E come ogni anno, anche per questo 2006 siamo giunti a un passo dalle feste. Il periodo ogni anno si allunga, e ormai si può dire che comincia a fine ottobre, con le prime luminarie nelle vie e le prime pubblicità a tema in televisione.
Inevitabilmente l’aumento di quantità stempera il contenuto: la sostanza, diluita su un periodo sempre più lungo, finisce sempre più annacquata da tradizioni, riti, liti, fino a smarrire il sapore originale.
Non a caso negli articoli pubblicati sui giornali nel corso di questi ultimi due mesi sono stati davvero pochi i riferimenti alla nascita di Gesù. Si è parlato molto – e noi stessi abbiamo riferito – di presepi che non si vendono più nei negozi, di presepi che non si fanno più a casa, di presepi violati da parlamentari poco onorevoli; si è parlato di Babbo Natale, di raduni dei Babbi Natale, di storie umane legate ai Babbi Natale; si è parlato dei paesi del nord Europa, di Finlandia, di Lapponia, di Napapijri e Rovaniemi; si è parlato di canti di natale, prima eliminati e poi recuperati nella scuola di Bolzano, di carrol che in certi luoghi degli Stati uniti non si possono nemmeno suonare (perché anche la musica, si sa, ha una sua valenza); si è parlato di sommosse popolari per gli alberi negati negli aeroporti. Si è parlato di film, come sempre: scollacciati come da tradizione, ma anche a tema, o comunque di buoni sentimenti. E poi si è parlato di regali: normali, strani, di tendenza, egocentrici ed egoistici; pagine e pagine per dare uno spunto a chi ancora non sa come adempiere al proprio obbligo di dono.
Si è parlato, si è parlato molto. E spesso in maniera polemica: chi rivendicava un diritto come maggioranza, chi rivendicava il diritto della minoranza a non venire assimilata nella festa maggioritaria, chi si inseriva proditoriamente proponendo di aggiungere anche la sua festa alle feste tradizionali.
In ogni città, poi, non si può non notare il comportamento delle persone, prese dalla nevrosi del regalo.
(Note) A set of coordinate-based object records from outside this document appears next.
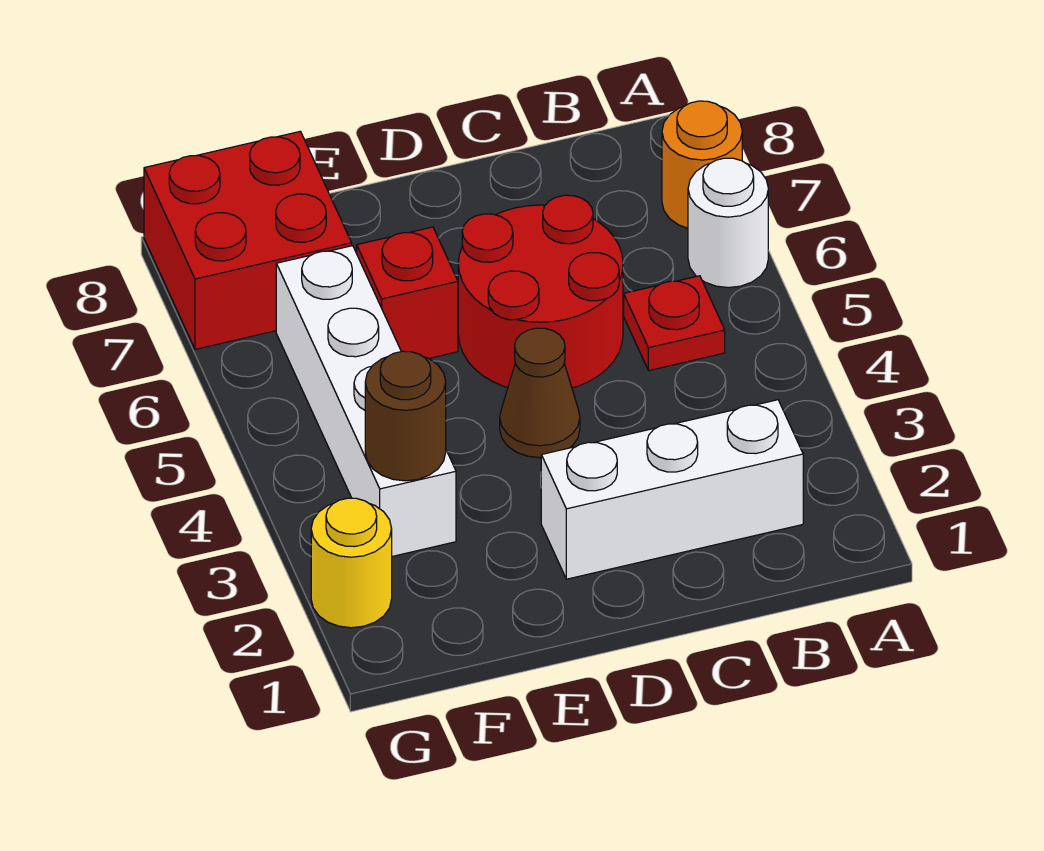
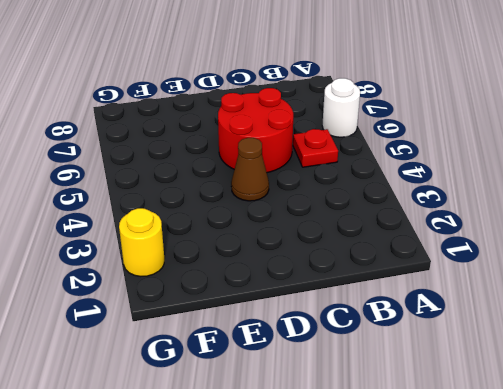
none -> orange 1x1 round brick [662,101,742,228]
none -> white 1x3 brick [541,400,803,579]

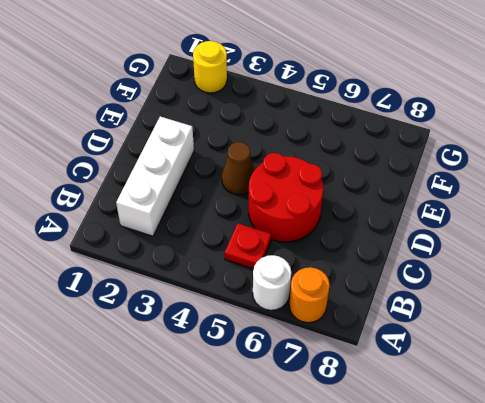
none -> red 1x1 brick [357,227,458,358]
none -> white 1x4 brick [276,246,456,556]

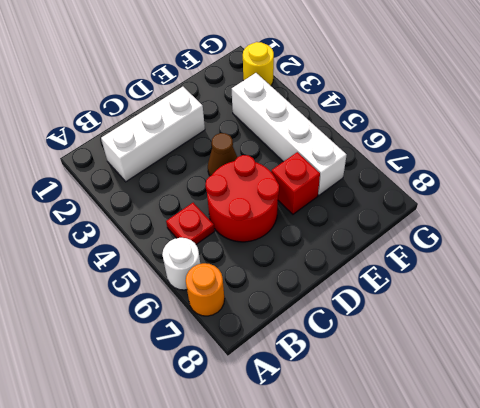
none -> red 2x2 brick [144,131,352,349]
none -> brown 1x1 round brick [365,351,446,481]

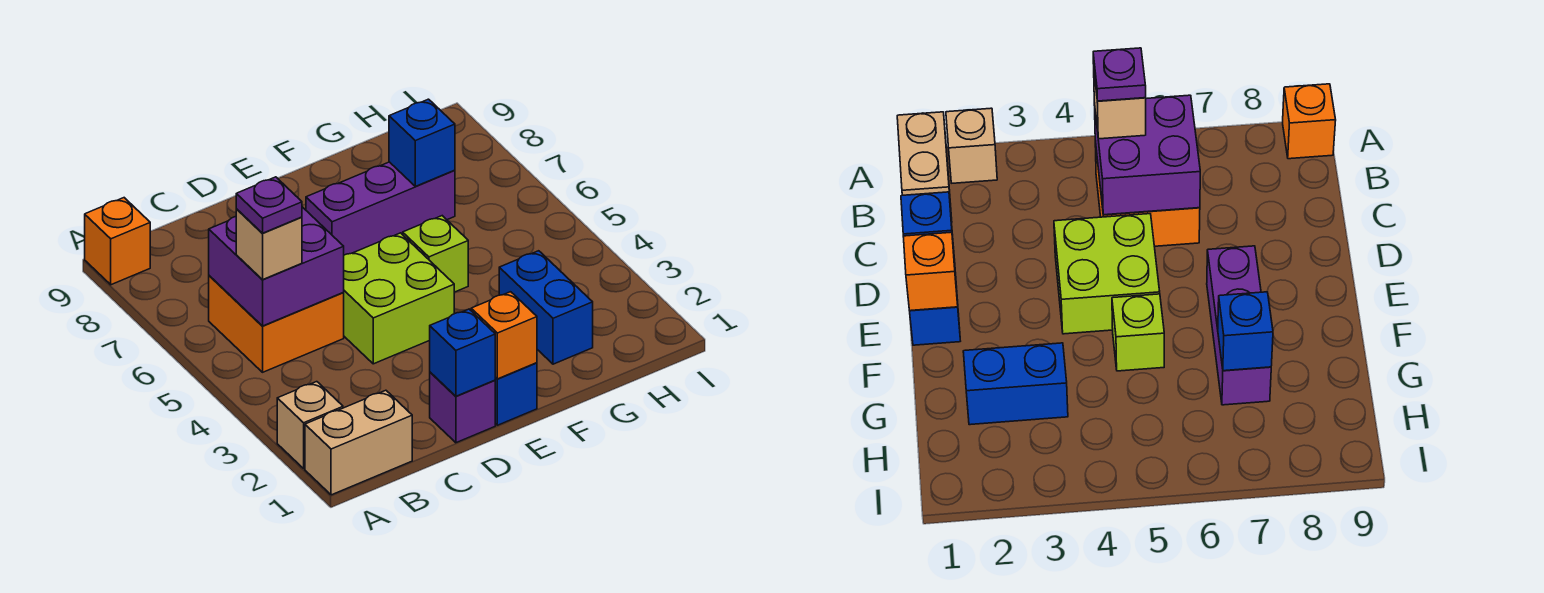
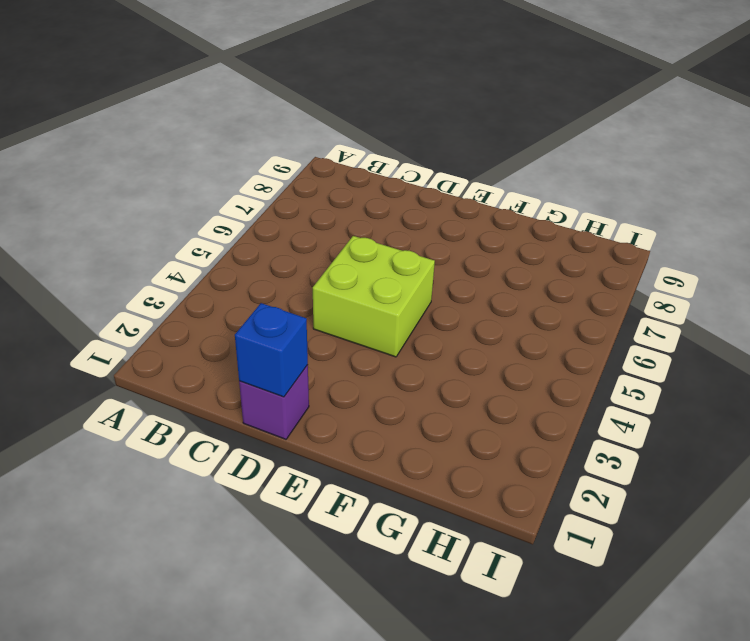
none -> tan 1x2 brick [305,390,412,495]
none -> tan 1x1 brick [277,382,343,468]
none -> orange 1x1 brick [85,198,150,285]

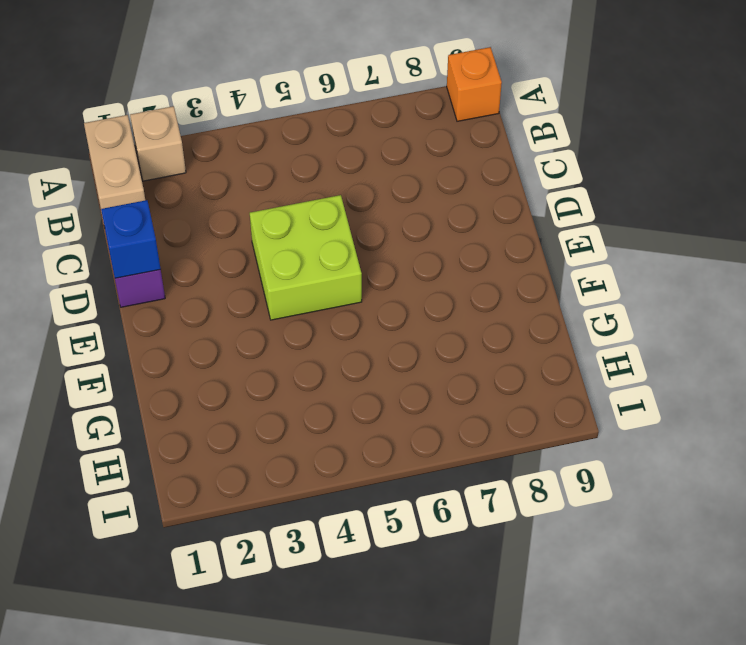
none -> orange 2x2 brick [209,276,344,372]
none -> blue 1x1 brick [495,363,537,425]
none -> purple 1x3 brick [306,162,455,255]

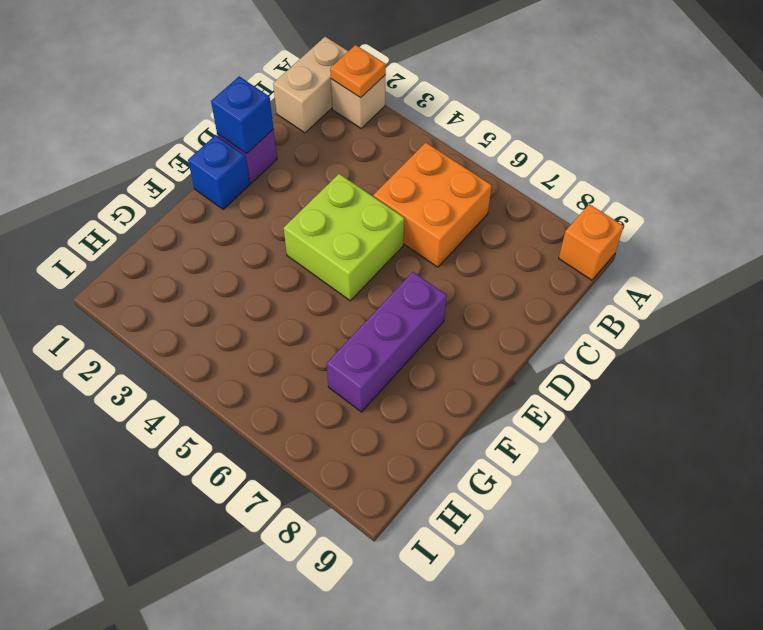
orange 1x1 plate [330,45,386,98] -> none
none -> lime 1x1 brick [403,216,468,292]
none -> blue 1x2 brick [499,251,593,364]
none -> purple 2x2 brick [209,207,344,326]

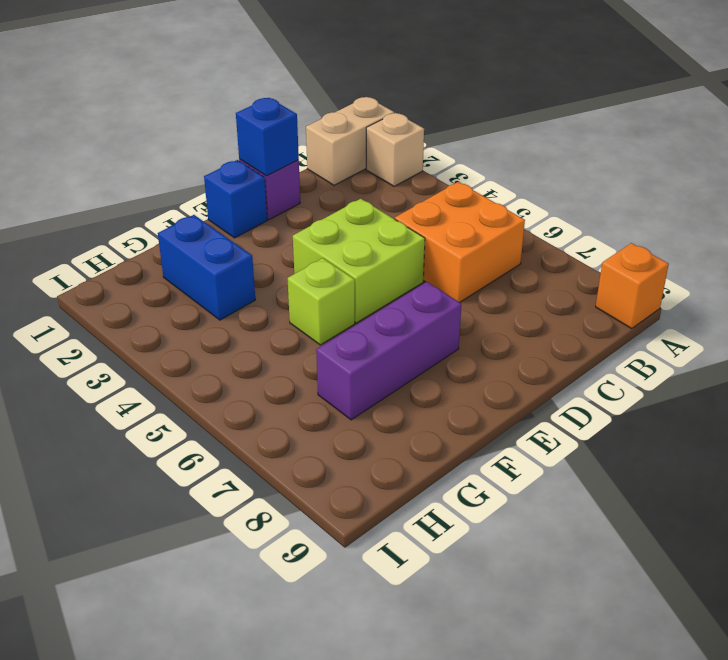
none -> purple 2x2 brick [209,207,344,326]
none -> orange 1x1 brick [471,292,537,379]
none -> blue 1x1 brick [389,99,455,186]

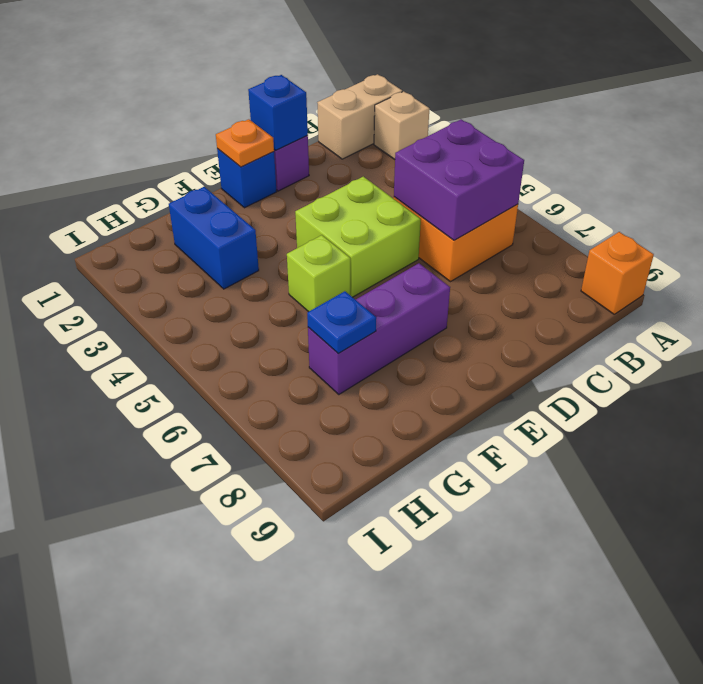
orange 1x1 plate [216,119,274,167] -> orange 1x1 brick [471,292,537,379]
blue 1x1 plate [307,291,376,354] -> blue 1x1 brick [389,99,455,186]
none -> tan 1x1 brick [236,209,302,279]
none -> purple 1x1 plate [236,177,302,233]

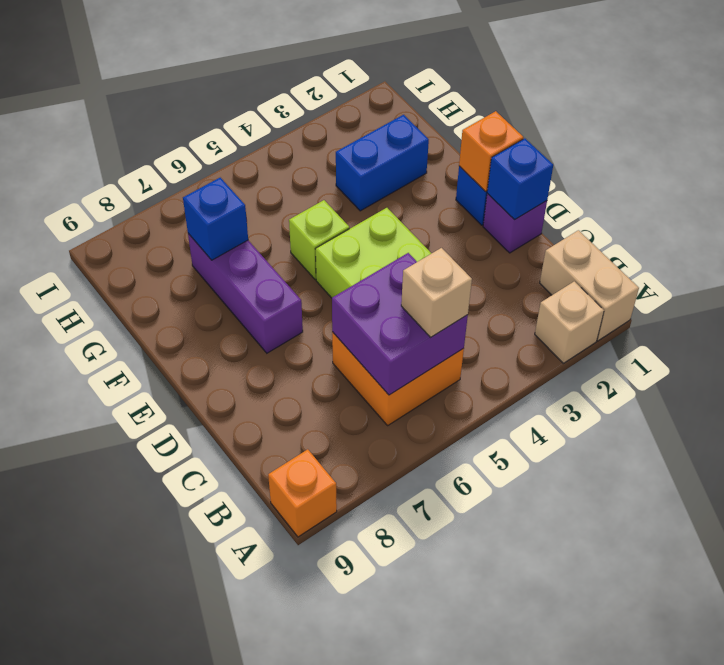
none -> purple 1x1 plate [236,177,302,233]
Peccato, davvero un peccato. Perché se c’è una caratteristica che il natale – chiamiamolo così, sperando che nessuno si offenda – dovrebbe avere, è proprio la serenità. Ma per avere la serenità è necessario ricordare il significato del natale, e l’impressione – stando almeno ai giornali – è che ben pochi lo ricordino, presi come sono dall’ultimo pacchetto e dalla decorazione più suggestiva.
Forse però non è solo un problema di memoria. Leggendo anche le statistiche degli ultimi mesi, viene il sospetto che in molti non conoscano affatto la storia del natale, tempestati e sommersi dalle mille tradizioni (spesso solo alibi consumistici) che si sono aggiunte man mano alla storia originale.
Una storia che è banalmente semplice, e immensamente spirituale, molto poetica ma davvero poco scenografica.
La storia è tutta qui: un giorno il Figlio di Dio si fece uomo, venne in terra per nascere, vivere, morire e risorgere, tracciando con il suo sacrificio l’unica via che ci può riportare a Dio, e insegnandoci con il suo esempio a seguirla.
Dio si fece uomo. Venne in un posto semplice, in mezzo a gente semplice, passando inosservato a tutti salvo che a quei pochi che si erano impegnati a cercarlo, investendo energie e tempo in questa missione. È nato così, rifiutato fin dall’inizio e ignorato da tutti: da tutti ma non dal cielo, che ha annunciato la sua venuta con un concerto degno di un re. Eppure i re non c’erano, avevano di meglio da fare: a ricevere l’annuncio c’erano pochi, semplici pastori.
Oggi, venti secoli dopo, viene da chiedersi se ad accoglierlo sarebbero molti di più, e se dietro festeggiamenti, concerti, cerimonie, funzioni religiose, feste, ci sia ancora il suo ricordo. Perché per ricordarlo non basta consultare la data sul calendario: bisogna conoscerlo. Per non rendere inutile la sua venuta bisogna dargli un posto stabile nella propria vita, e non solo una volta all’anno.
“Natale” è ricordare tutto questo: il miracolo della nascita di Gesù, il suo cammino terreno, la sua morte, la sua resurrezione.
“Natale” significa ricordarsene in particolare in questo periodo, se si ritiene di farlo, ma anche ogni altro giorno dell’anno: perché il dono di Dio, nella vita di chi lo ha accettato, è per sempre. Non solo un giorno all’anno.